**DOCUMENT TEXT**
Tuning inner kernel parameters of SMC#

import jax
from jax import numpy as jnp
import arviz as az
import numpy as np
import matplotlib.pyplot as plt
import pandas as pd
import functools
from datetime import date

rng_key = jax.random.key(int(date.today().strftime("%Y%m%d")))

This notebook is a continuation of Use Tempered SMC to Improve Exploration of MCMC Methods. In that notebook, we tried sampling from a multimodal distribution using HMC, NUTS and SMC with an HMC kernel. Only the latter was able to get samples from both modes of the distribution. Recall that when setting the HMC parameters

hmc_parameters = dict(
    step_size=1e-4, inverse_mass_matrix=inv_mass_matrix, num_integration_steps=1
)

these were fixed across all iterations of SMC. The efficiency of an SMC sampler can be improved by informing the inner kernel parameters using the particles population. We can tune one or many inner kernel parameters before mutating the particles in step \(i\), using the particles outputted by step \(i-1\). This notebook illustrates such tuning using IRMH (Independent Rosenbluth Metropolis-Hastings) with a multivariate normal proposal distribution.

See Design choice (c) of section 2.1.3 from https://arxiv.org/abs/1808.07730.

n_particles = 5000
from jax.scipy.stats import multivariate_normal


def V(x):
    return 5 * jnp.sum(jnp.square(x**2 - 1))


def prior_log_prob(x):
    d = x.shape[0]
    return multivariate_normal.logpdf(x, jnp.zeros((d,)), jnp.eye(d))


loglikelihood = lambda x: -V(x)


def density():
    linspace = jnp.linspace(-2, 2, 5000).reshape(-1, 1)
    lambdas = jnp.linspace(0.0, 1.0, 5)
    prior_logvals = jnp.vectorize(prior_log_prob, signature="(d)->()")(linspace)
    potential_vals = jnp.vectorize(V, signature="(d)->()")(linspace)
    log_res = prior_logvals.reshape(1, -1) - jnp.expand_dims(
        lambdas, 1
    ) * potential_vals.reshape(1, -1)

    density = jnp.exp(log_res)
    normalizing_factor = jnp.sum(density, axis=1, keepdims=True) * (
        linspace[1] - linspace[0]
    )

**THE DATA**
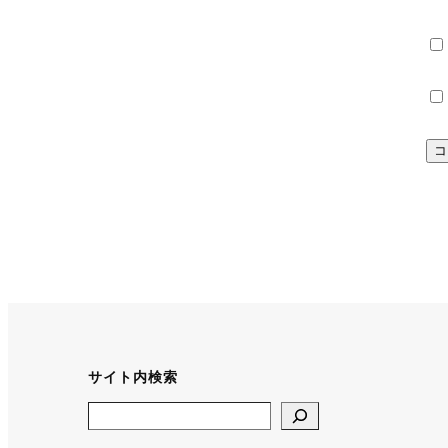
サイト内検索
Search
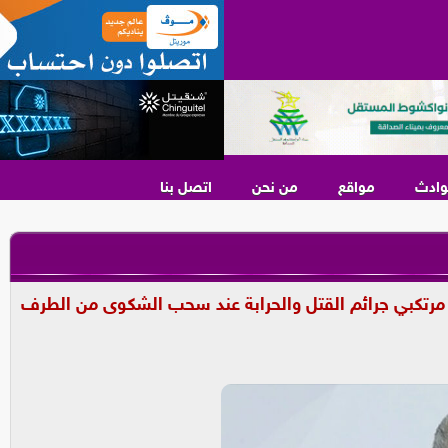
وادث
مواقع
من نحن
اتصل بنا
ح مرتكبي جرائم القتل والحرابة عند سحب الشكوى من الطرف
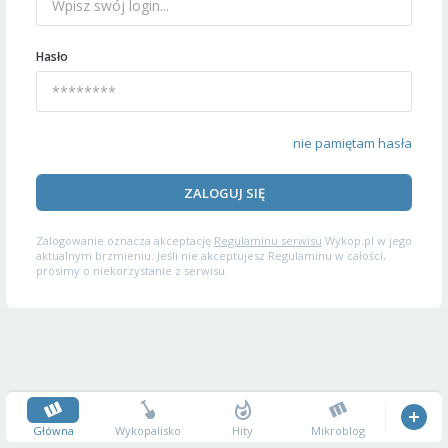
Hasło
nie pamiętam hasła
ZALOGUJ SIĘ
Zalogowanie oznacza akceptację
Regulaminu serwisu
Wykop.pl w jego
aktualnym brzmieniu. Jeśli nie akceptujesz Regulaminu w całości,
prosimy o niekorzystanie z serwisu.
Główna
Wykopalisko
Hity
Mikroblog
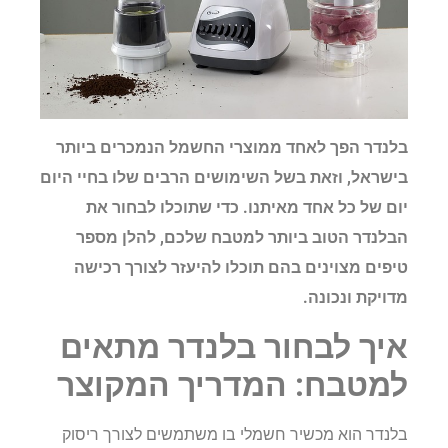
בלנדר הפך לאחד ממוצרי החשמל הנמכרים ביותר
בישראל, וזאת בשל השימושים הרבים שלו בחיי היום
יום של כל אחד מאיתנו. כדי שתוכלו לבחור את
הבלנדר הטוב ביותר למטבח שלכם, להלן מספר
טיפים מצוינים בהם תוכלו להיעזר לצורך רכישה
מדויקת ונכונה.
איך לבחור בלנדר מתאים
למטבח: המדריך המקוצר
בלנדר הוא מכשיר חשמלי בו משתמשים לצורך ריסוק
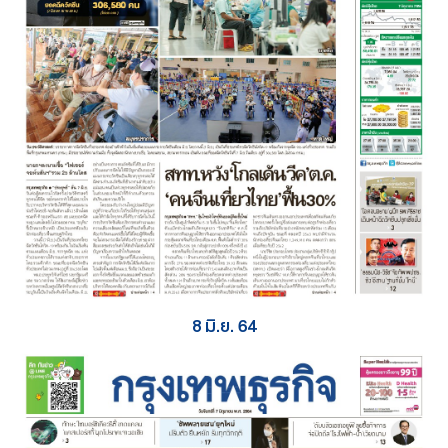
8 มิ.ย. 64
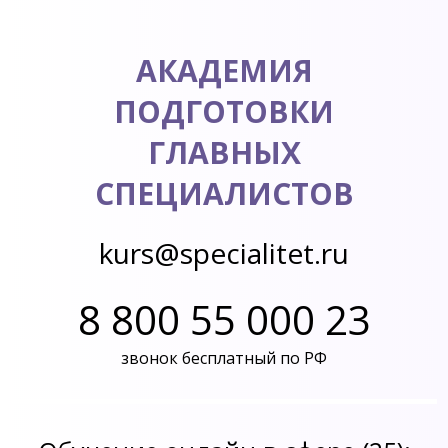
АКАДЕМИЯ
ПОДГОТОВКИ
ГЛАВНЫХ
СПЕЦИАЛИСТОВ
kurs@specialitet.ru
8 800 55 000 23
звонок бесплатный по РФ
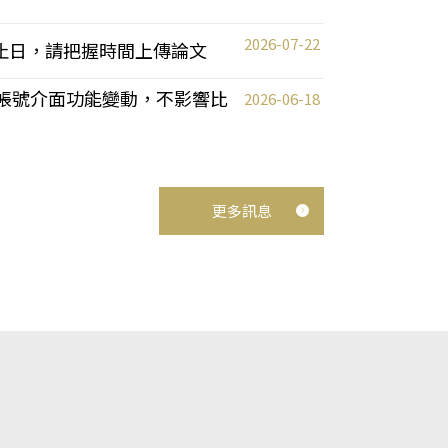
2026-07-22
截止日，請把握時間上傳論文
統教師帳號介面功能變動，不影響比
2026-06-18
更多訊息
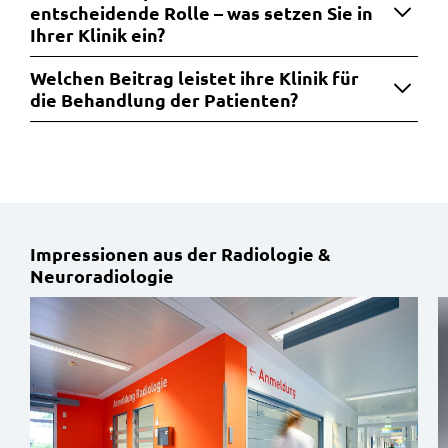
entscheidende Rolle – was setzen Sie in
Ihrer Klinik ein?
Welchen Beitrag leistet ihre Klinik für
die Behandlung der Patienten?
Impressionen aus der Radiologie &
Neuroradiologie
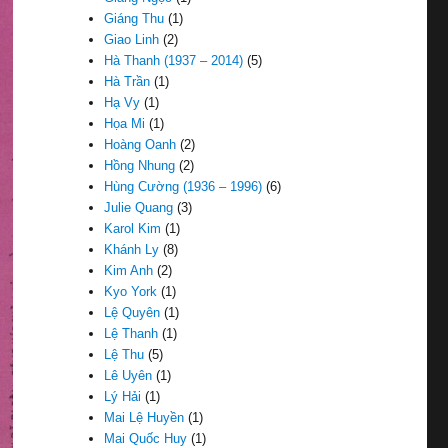
Giáng Thu
(1)
Giao Linh
(2)
Hà Thanh (1937 – 2014)
(5)
Hà Trần
(1)
Hạ Vy
(1)
Họa Mi
(1)
Hoàng Oanh
(2)
Hồng Nhung
(2)
Hùng Cường (1936 – 1996)
(6)
Julie Quang
(3)
Karol Kim
(1)
Khánh Ly
(8)
Kim Anh
(2)
Kyo York
(1)
Lệ Quyên
(1)
Lệ Thanh
(1)
Lệ Thu
(5)
Lê Uyên
(1)
Lý Hải
(1)
Mai Lệ Huyền
(1)
Mai Quốc Huy
(1)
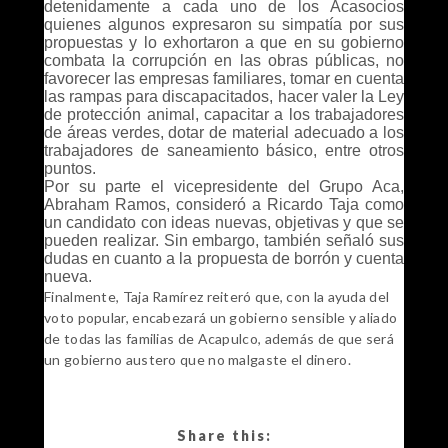
detenidamente a cada uno de los Acasocios
quienes algunos expresaron su simpatía por sus
propuestas y lo exhortaron a que en su gobierno
combata la corrupción en las obras públicas, no
favorecer las empresas familiares, tomar en cuenta
las rampas para discapacitados, hacer valer la Ley
de protección animal, capacitar a los trabajadores
de áreas verdes, dotar de material adecuado a los
trabajadores de saneamiento básico, entre otros
puntos.
Por su parte el vicepresidente del Grupo Aca,
Abraham Ramos, consideró a Ricardo Taja como
un candidato con ideas nuevas, objetivas y que se
pueden realizar. Sin embargo, también señaló sus
dudas en cuanto a la propuesta de borrón y cuenta
nueva.
Finalmente, Taja Ramírez reiteró que, con la ayuda del
voto popular, encabezará un gobierno sensible y aliado
de todas las familias de Acapulco, además de que será
un gobierno austero que no malgaste el dinero.
Share this:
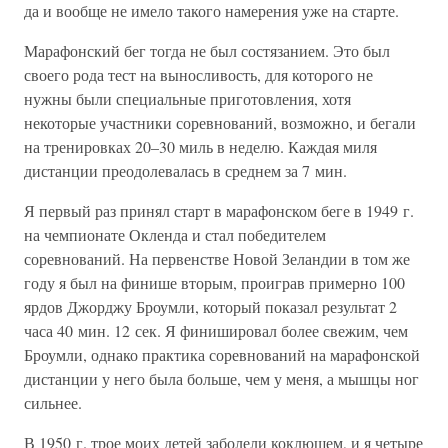
да и вообще не имело такого намерения уже на старте.
Марафонский бег тогда не был состязанием. Это был
своего рода тест на выносливость, для которого не
нужны были специальные приготовления, хотя
некоторые участники соревнований, возможно, и бегали
на тренировках 20–30 миль в неделю. Каждая миля
дистанции преодолевалась в среднем за 7 мин.
Я первый раз принял старт в марафонском беге в 1949 г.
на чемпионате Окленда и стал победителем
соревнований. На первенстве Новой Зеландии в том же
году я был на финише вторым, проиграв примерно 100
ярдов Джорджу Броумли, который показал результат 2
часа 40 мин. 12 сек. Я финишировал более свежим, чем
Броумли, однако практика соревнований на марафонской
дистанции у него была больше, чем у меня, а мышцы ног
сильнее.
В 1950 г. трое моих детей заболели коклюшем, и я четыре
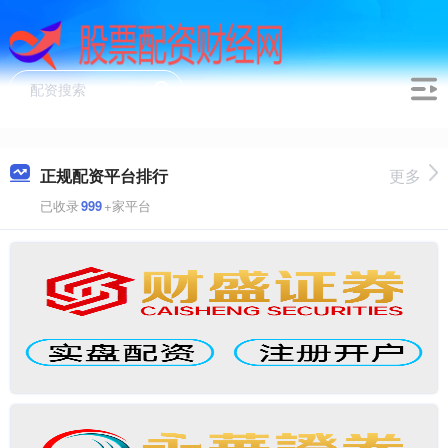
正规配资平台排行
更多
已收录
999
+家平台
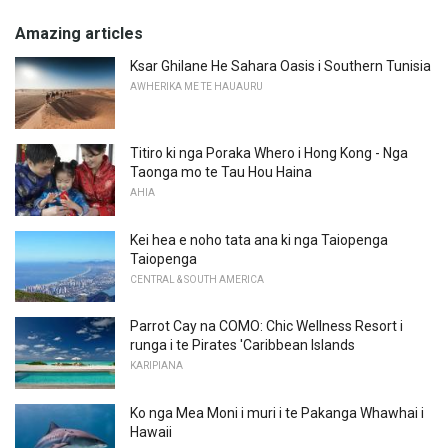
Amazing articles
Ksar Ghilane He Sahara Oasis i Southern Tunisia
AWHERIKA ME TE HAUAURU
Titiro ki nga Poraka Whero i Hong Kong - Nga
Taonga mo te Tau Hou Haina
AHIA
Kei hea e noho tata ana ki nga Taiopenga
Taiopenga
CENTRAL & SOUTH AMERICA
Parrot Cay na COMO: Chic Wellness Resort i
runga i te Pirates 'Caribbean Islands
KARIPIANA
Ko nga Mea Moni i muri i te Pakanga Whawhai i
Hawaii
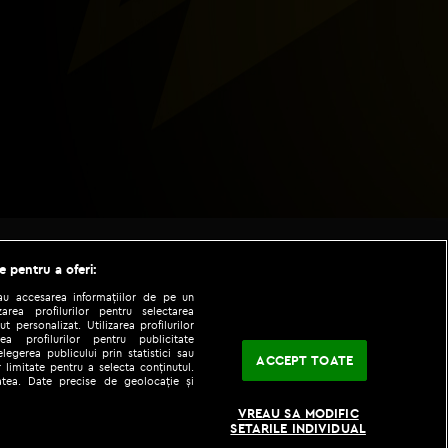
e pentru a oferi:
sau accesarea informațiilor de pe un
zarea profilurilor pentru selectarea
t personalizat. Utilizarea profilurilor
ea profilurilor pentru publicitate
legerea publicului prin statistici sau
ACCEPT TOATE
 limitate pentru a selecta conținutul.
tatea. Date precise de geolocație și
|
|
fo
Codul etic
iPhone app
VREAU SA MODIFIC
SETARILE INDIVIDUAL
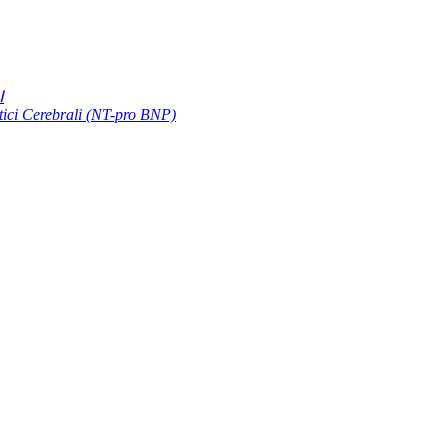
Ⅰ
etici Cerebrali (NT-pro BNP)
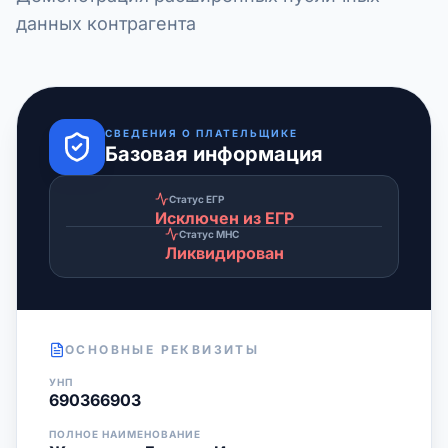
данных контрагента
СВЕДЕНИЯ О ПЛАТЕЛЬЩИКЕ
Базовая информация
Статус ЕГР
Исключен из ЕГР
Статус МНС
Ликвидирован
ОСНОВНЫЕ РЕКВИЗИТЫ
УНП
690366903
ПОЛНОЕ НАИМЕНОВАНИЕ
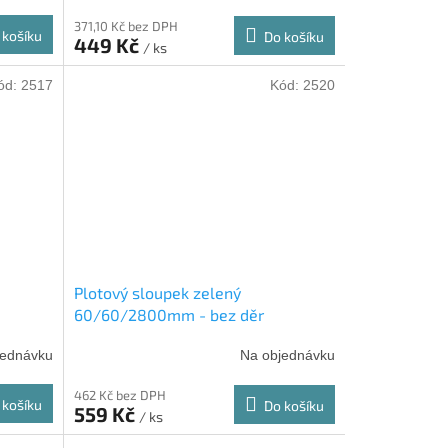
371,10 Kč bez DPH
 košíku
Do košíku
449 Kč
/ ks
ód:
2517
Kód:
2520
Plotový sloupek zelený
60/60/2800mm - bez děr
jednávku
Na objednávku
462 Kč bez DPH
 košíku
Do košíku
559 Kč
/ ks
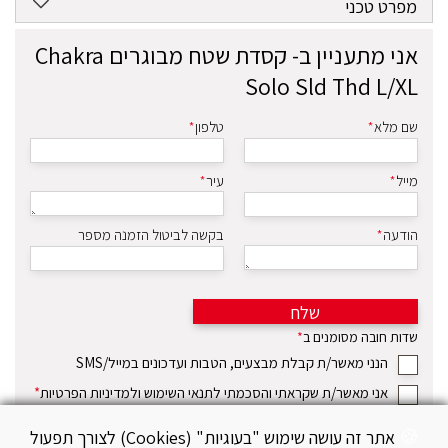
מפרט טכני
אני מתעניין ב-
קסדת שטח מבוגרים Chakra
Solo Sld Thd L/XL
שם מלא
*
טלפון
*
מייל
*
עיר
*
הודעה
*
בקשה לביטול הזמנה מספר
שלח
שדות חובה מסומנים ב
*
הנני מאשר/ת קבלת מבצעים, הטבות ועדכונים במייל/SMS
אני מאשר/ת שקראתי והסכמתי לתנאי השימוש ולמדיניות הפרטיות
*
אתר זה עושה שימוש "בעוגיות" (Cookies) לצורך תפעול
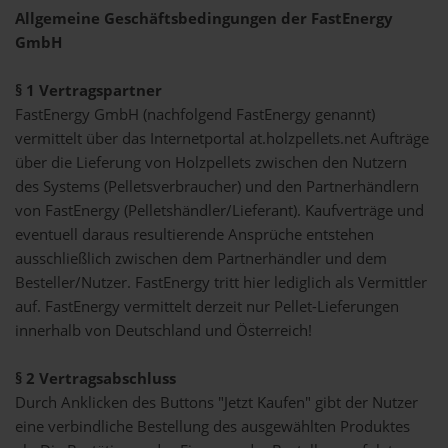
Allgemeine Geschäftsbedingungen der FastEnergy
GmbH
§ 1 Vertragspartner
FastEnergy GmbH (nachfolgend FastEnergy genannt)
vermittelt über das Internetportal at.holzpellets.net Aufträge
über die Lieferung von Holzpellets zwischen den Nutzern
des Systems (Pelletsverbraucher) und den Partnerhändlern
von FastEnergy (Pelletshändler/Lieferant). Kaufverträge und
eventuell daraus resultierende Ansprüche entstehen
ausschließlich zwischen dem Partnerhändler und dem
Besteller/Nutzer. FastEnergy tritt hier lediglich als Vermittler
auf. FastEnergy vermittelt derzeit nur Pellet-Lieferungen
innerhalb von Deutschland und Österreich!
§ 2 Vertragsabschluss
Durch Anklicken des Buttons "Jetzt Kaufen" gibt der Nutzer
eine verbindliche Bestellung des ausgewählten Produktes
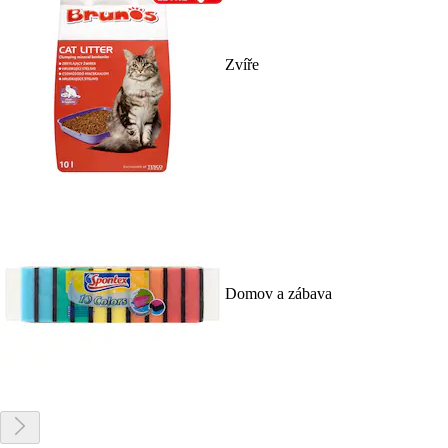
Zvíře
Domov a zábava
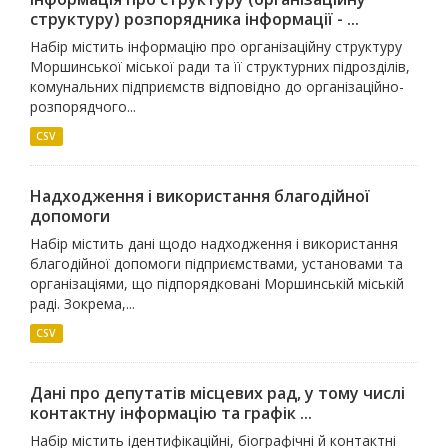
структуру) розпорядника інформації - ...
Набір містить інформацію про організаційну структуру
Моршинської міської ради та її структурних підрозділів,
комунальних підприємств відповідно до організаційно-
розпорядчого...
CSV
Надходження і використання благодійної
допомоги
Набір містить дані щодо надходження і використання
благодійної допомоги підприємствами, установами та
організаціями, що підпорядковані Моршинській міській
раді. Зокрема,...
CSV
Дані про депутатів місцевих рад, у тому числі
контактну інформацію та графік ...
Набір містить ідентифікаційні, біографічні й контактні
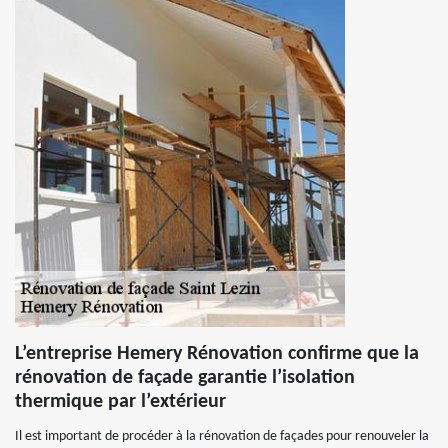
L’entreprise Hemery Rénovation confirme que la
rénovation de façade garantie l’isolation
thermique par l’extérieur
Il est important de procéder à la rénovation de façades pour renouveler la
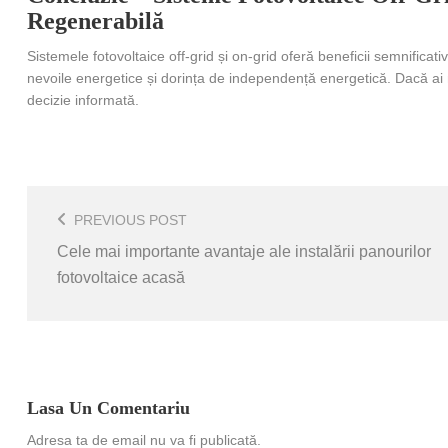
Regenerabilă
Sistemele fotovoltaice off-grid și on-grid oferă beneficii semnific
nevoile energetice și dorința de independență energetică. Dacă ai n
decizie informată.
Post
Navigation
PREVIOUS POST
Cele mai importante avantaje ale instalării panourilor
fotovoltaice acasă
Lasa Un Comentariu
Adresa ta de email nu va fi publicată.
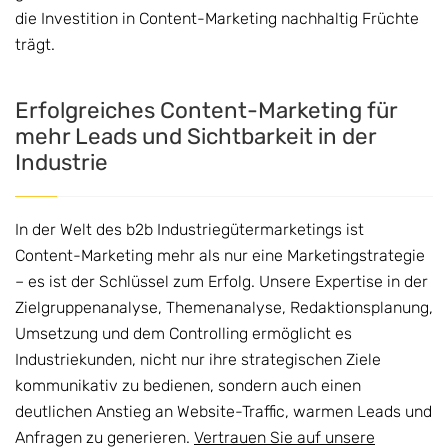
die Investition in Content-Marketing nachhaltig Früchte
trägt.
Erfolgreiches Content-Marketing für
mehr Leads und Sichtbarkeit in der
Industrie
In der Welt des b2b Industriegütermarketings ist
Content-Marketing mehr als nur eine Marketingstrategie
– es ist der Schlüssel zum Erfolg. Unsere Expertise in der
Zielgruppenanalyse, Themenanalyse, Redaktionsplanung,
Umsetzung und dem Controlling ermöglicht es
Industriekunden, nicht nur ihre strategischen Ziele
kommunikativ zu bedienen, sondern auch einen
deutlichen Anstieg an Website-Traffic, warmen Leads und
Anfragen zu generieren.
Vertrauen Sie auf unsere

**REQUIRED ACTIONS**
a. In the SMC tuning notebook, list every function defined with the def keyword.
b. Mark each statement yes or no according to the SMC tuning notebook, and quote the words that decide it. (i) In the earlier notebook, NUTS got samples from both modes of the distribution. (ii) The HMC parameters were fixed across all iterations of SMC. (iii) The number of particles is set to 5000.
c. According to the SMC tuning notebook, what proposal distribution is used with IRMH to illustrate the tuning?
The rows aren't needed for any of this.

**ANSWERS PROVIDED**
a. V, prior_log_prob, density

b.
(i) No: "Only the latter was able to get samples from both modes of the distribution."
(ii) Yes: "these were fixed across all iterations of SMC."
(iii) Yes: "n_particles = 5000"

c. A multivariate normal proposal distribution.